I move past him, walk to his worktable. “I need to leave immediately. But let me do this one thing for you.”

He exhales hard, says nothing, just nods. I take that as a yes and pick up the first stack of papers. His own reporting. The book he’s working on, rigorously documenting daily ghetto life. His insights, his creation. There is so much more, but this pile means the most to him.

“I will protect it,” I vow, pressing the papers to my chest. “I will give this to someone who will make this matter. I promise you.”

He nods again, but with some extras: a deep squint, a head tilt, and a tight pressing of his lips—a look I know intimately. It is the same intense expression when he slipped the ring on my finger, when he buried our dead fetus, when he orgasms.

“I know you think my work means nothing,” he says with resentment. “That the archives are a waste of time. History will prove you wrong.”

Guns matter. Food matters. Freedom matters. But to Jakub, the stories matter most.

I open my suitcase in front of him to stuff the papers inside. And when I look up, his eyes meet mine, only with less hate. I had stuck our wedding picture on top of all my clothes. Beneath it (which he doesn’t see) is a photo of Aleksander and me by the sea, our backs to the camera—a silhouette of his body near mine, not touching, with just enough air between us. Karina and Jakub were also there that perfect summer day, but lounging on the beach blanket. Jakub took the picture. He thought it was artsy. If only he knew.

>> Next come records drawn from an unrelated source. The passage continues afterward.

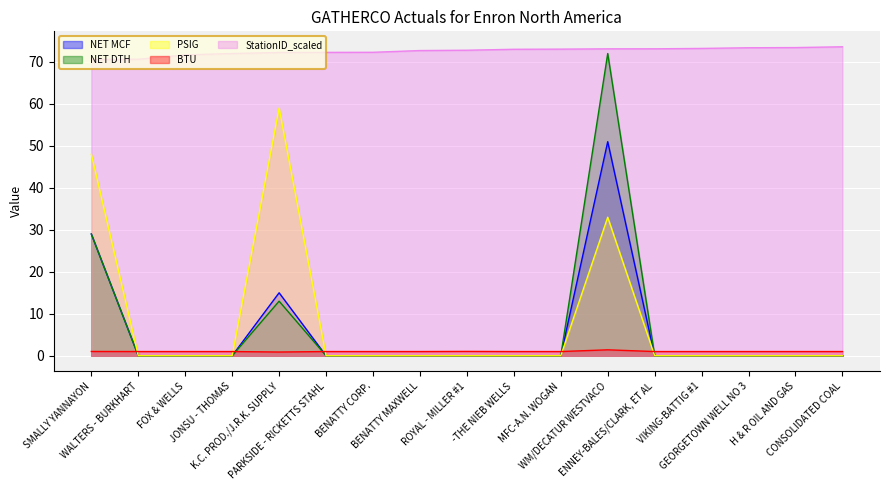

Where do BTU and NET MCF first cross each other?

SMALLY YANNAYON and WALTERS - BURKHART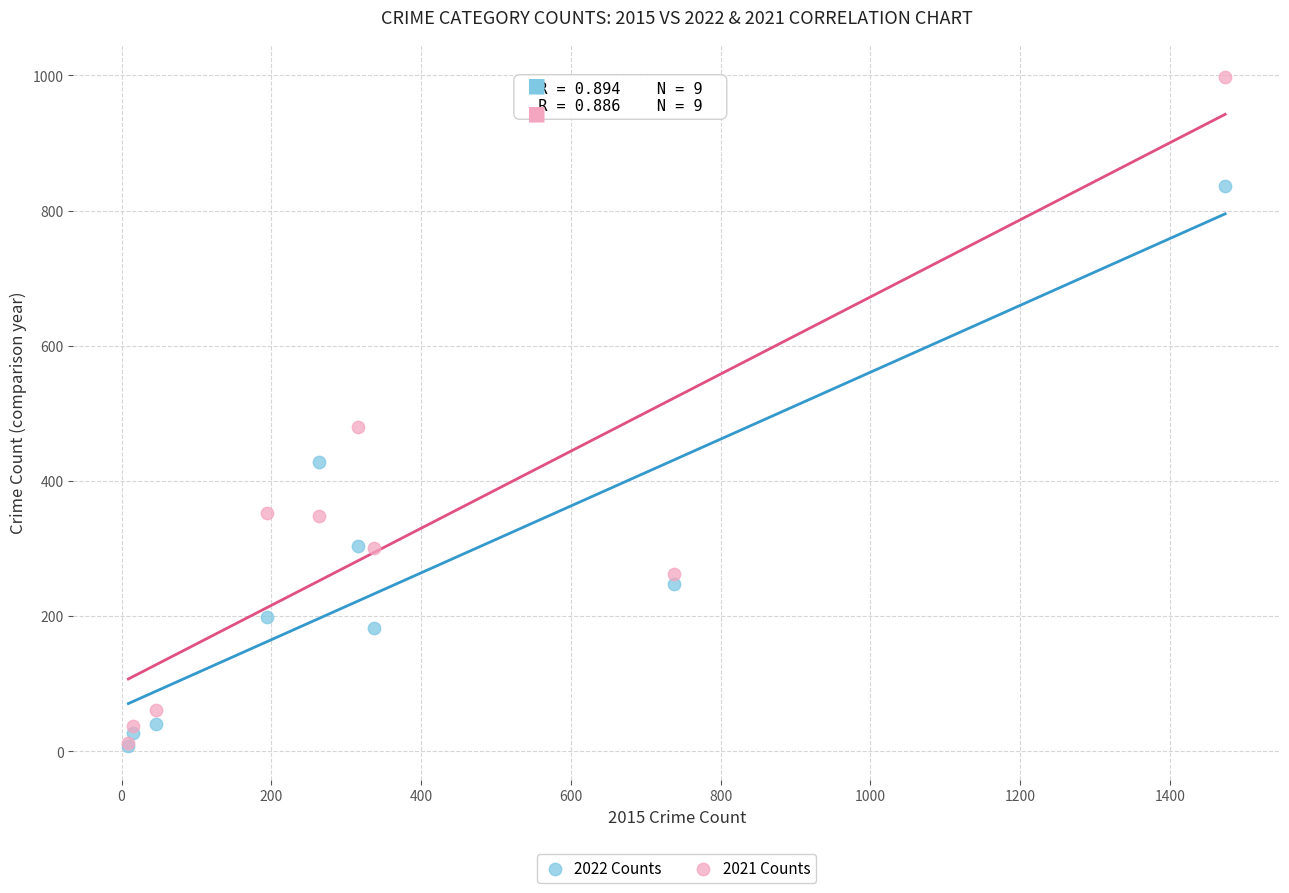

Across all series, what Y value is closest to 502?

479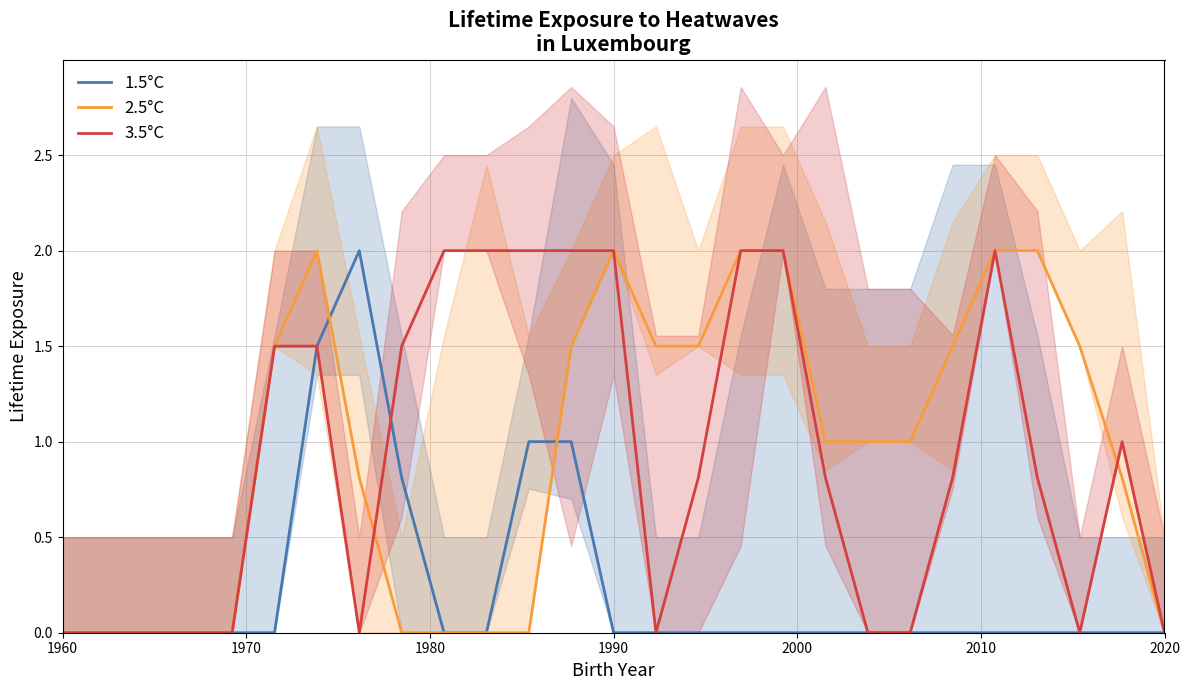

True or false: 2.5°C has more than 0 points higher than both neighbors.

True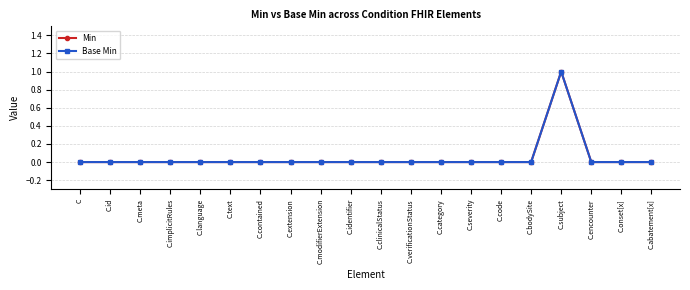

True or false: Base Min and Min cross at least once.

False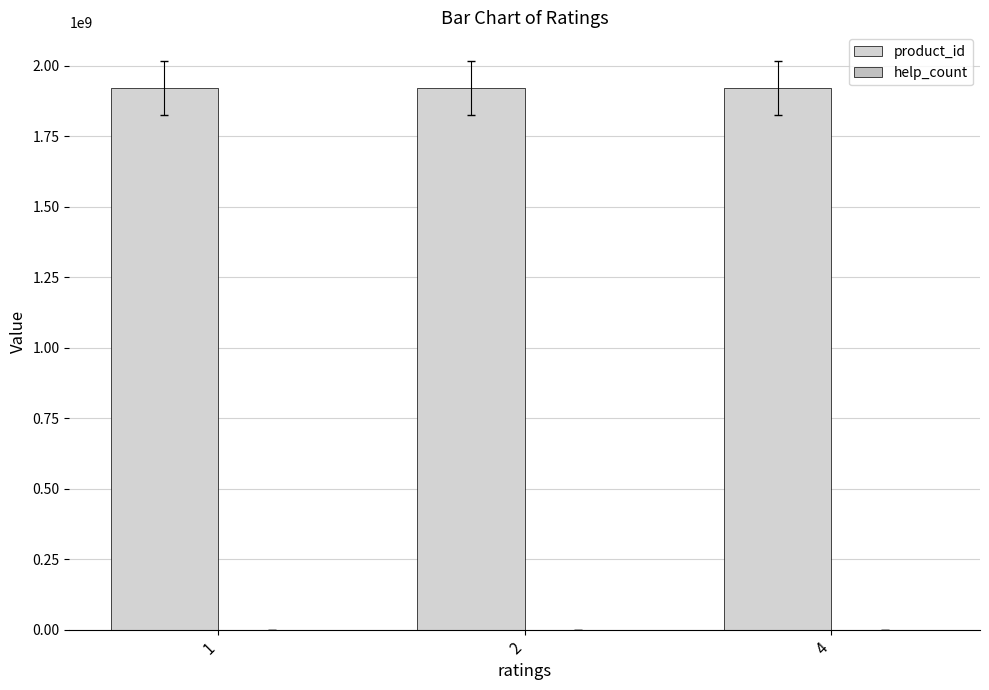

Is it true that product_id equals 1059529800 at 4?

False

No more words are exchanged between us. We are done. I’m glad he saw the wedding picture. Tears fill his eyes as he pulls me in close, just like he did the night I murdered Kapitan. His embrace is hard, demanding. It’s over, we are over. We embrace everything we lost and everything we will never have together. I am late for the mission, but it doesn’t matter right now. I want to savor Jakub one last time, hold on to the quiet between us. Zelda will have to deal with it. Dabrowski will have five minutes extra to live. Feeling the jutting bones of my husband’s thin, sunken-in chest against me, I whisper one lone truth into his ear. “Live, Jakub... Just live.”